Aside from my back issues, I am also fighting hoarder issues.  I love my stuff and I am the type of person that has a hard time throwing something away that I may be able to use later.  Except I have stuff that I have not touched for several years and doubt I will touch it anytime soon.  So it would make sense to clean house.  Also, after seeing our new place and how they decorated it has made me want to de-clutter and live a more minimalist life.

Yesterday, I was packing a couple of boxes and taking decorations off the wall and all of a sudden I got very overwhelmed.  I had boxes everywhere and stuff everywhere and felt like the walls were closing in.  So much stuff. I want to be as organized as possible with what I am putting into boxes.  I don’t want to put decor with games, I want to do a box for games and boxes for decor.  A little OCD with that.
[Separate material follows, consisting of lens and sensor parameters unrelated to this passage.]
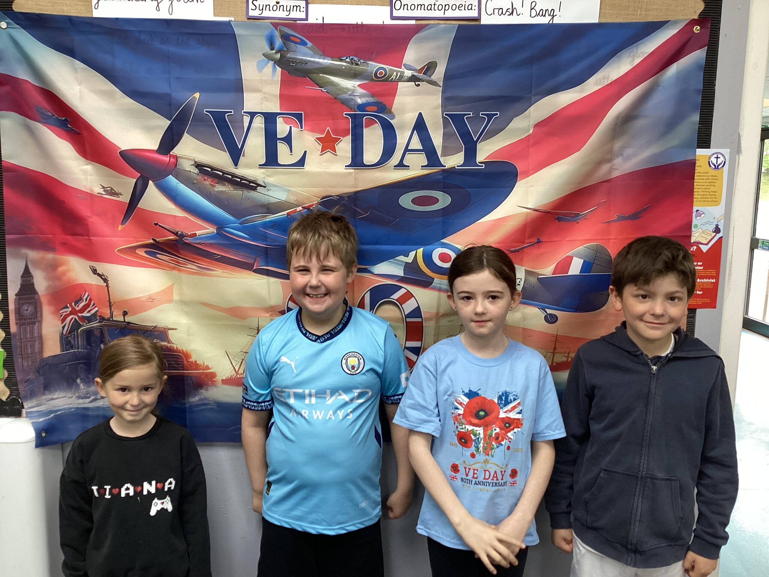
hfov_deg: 58.4
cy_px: 288
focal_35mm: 31
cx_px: 384
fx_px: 689
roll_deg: -0.3
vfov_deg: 45.4
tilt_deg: -9.4
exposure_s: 1/50
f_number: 2.4
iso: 100
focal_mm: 3.3
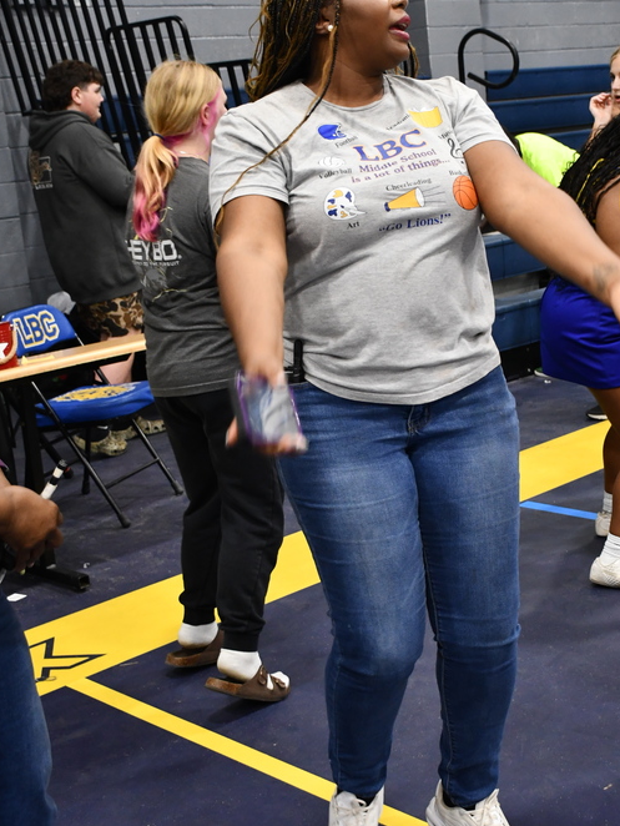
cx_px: 410
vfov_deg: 33.2
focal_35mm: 58
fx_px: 1384
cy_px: 379
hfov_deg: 25.1
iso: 1800
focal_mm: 26
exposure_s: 1/125
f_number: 3.8
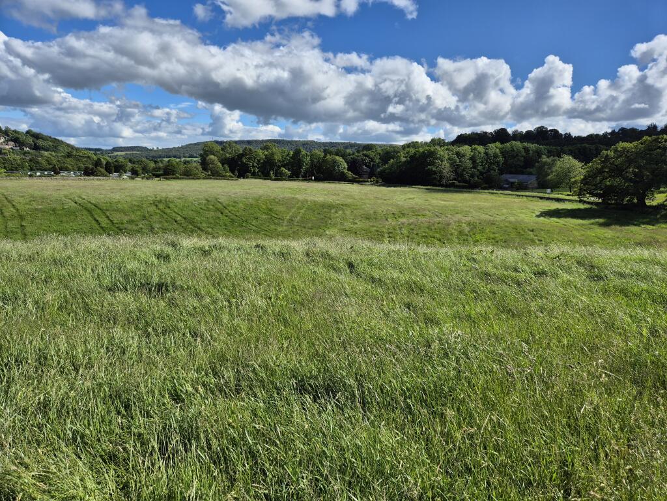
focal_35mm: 23
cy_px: 250
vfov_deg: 58.9
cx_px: 334
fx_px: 443
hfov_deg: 73.9
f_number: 1.8
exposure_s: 1/2744
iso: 25
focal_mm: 5.4
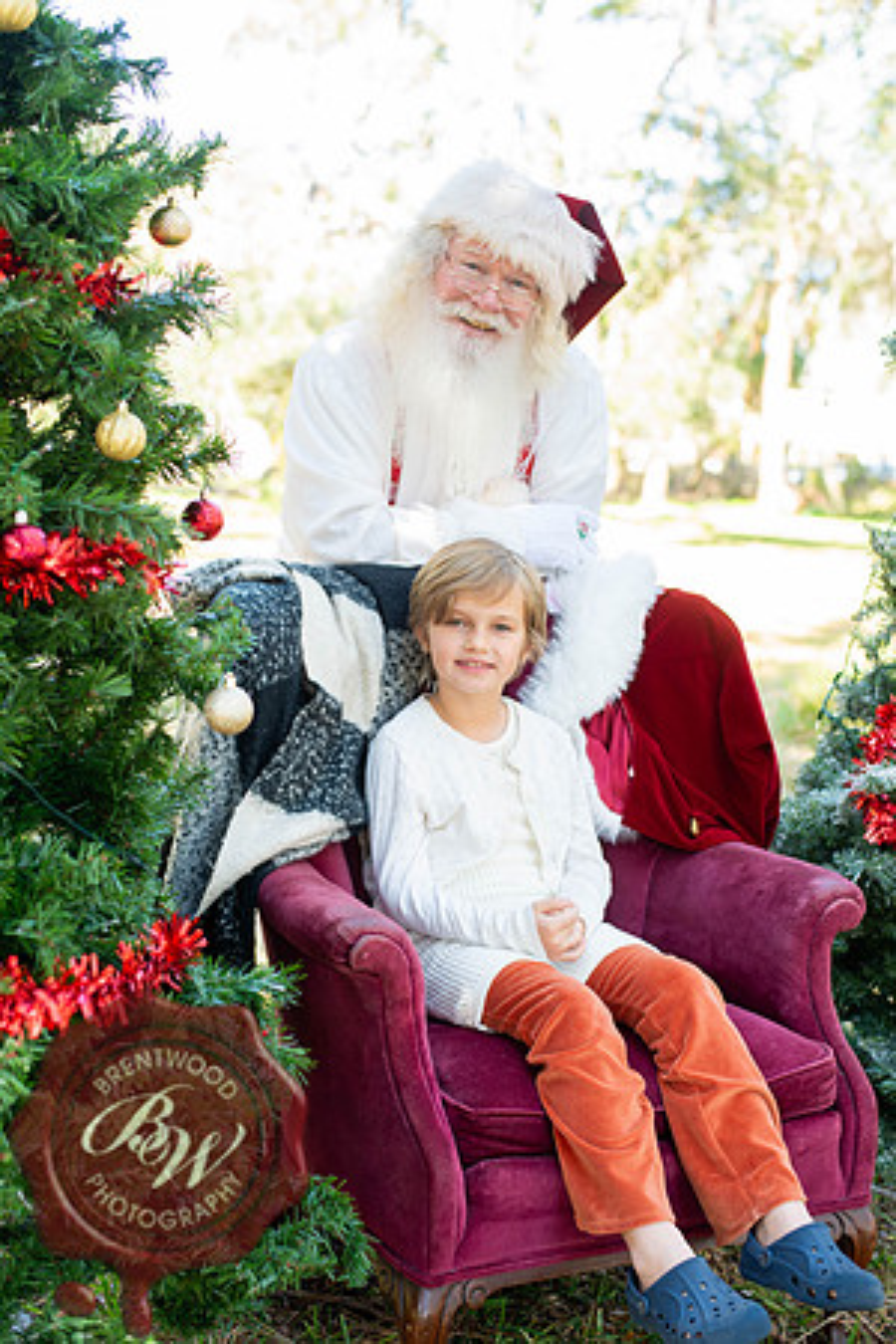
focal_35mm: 50
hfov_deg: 27.0
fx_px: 1867
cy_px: 672
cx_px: 448
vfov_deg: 39.6
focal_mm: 50
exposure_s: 1/60
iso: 100
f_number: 4
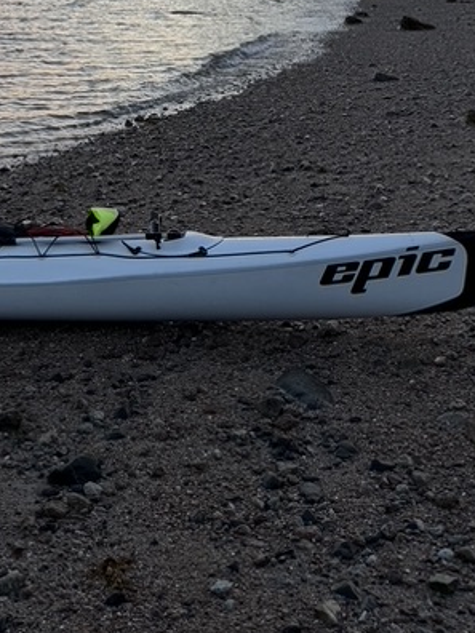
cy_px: -174
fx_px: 1134
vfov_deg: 26.7
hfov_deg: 22.2
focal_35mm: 62
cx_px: -66
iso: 80
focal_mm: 6.76
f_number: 1.78
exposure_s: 1/387
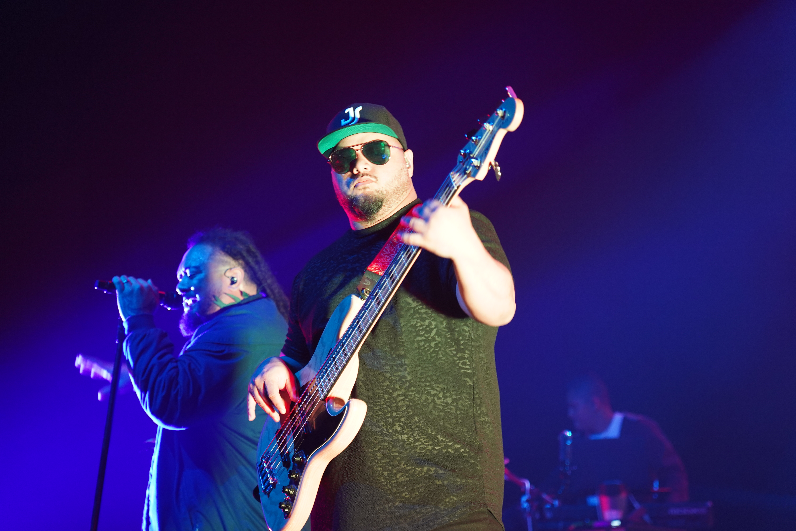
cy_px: 266
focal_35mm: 105
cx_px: 398
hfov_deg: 19.5
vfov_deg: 13.0
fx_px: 2321
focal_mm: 105
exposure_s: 1/125
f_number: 4
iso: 2000
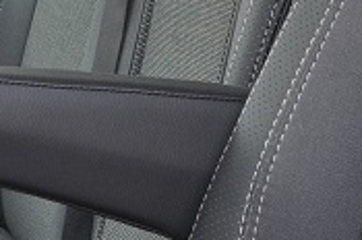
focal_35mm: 149
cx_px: 370
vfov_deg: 9.2
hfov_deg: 13.6
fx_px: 1495
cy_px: 56
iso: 400
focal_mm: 17
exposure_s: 1/125
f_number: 5.6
I stood there spinning in place, thinking oh my, how am I going to be able to do all this by myself.  Just then, my husband came home and saved me from packing.  Hahahaha.  I gave up for the day and got 1 box of games packed. Not too far.  All together I have packed 1 box of garage sale dishes and the box of games.  I don’t feel like I will meet this goal.

This brought something up that I think is funny/weird…. I am somewhat of a germaphobe, but in a really weird way.  I can’t do bodily fluids very well, I don’t like doing dishes because touching “dirty” food grosses me out (plus I have a hard time handling hot water), I don’t like cleaning because dust stirs up and gets my allergies going, and I don’t like dusting, because of what dust is made of.  I would rather see a mess and ignore it than clean it up.  Not because of laziness, but because it’s dirty and it grosses me out to touch it.  The feeling of dirt/dust on my hands makes me want to gag, but thats another issue (textilephobia).

This is going to be a process for sure and I hope I can get through it without my husband having to do all the work.  He works hard to provide for us and to make me happy, if I can do this one thing for him, I know it will make a big difference for him in making this transition easier.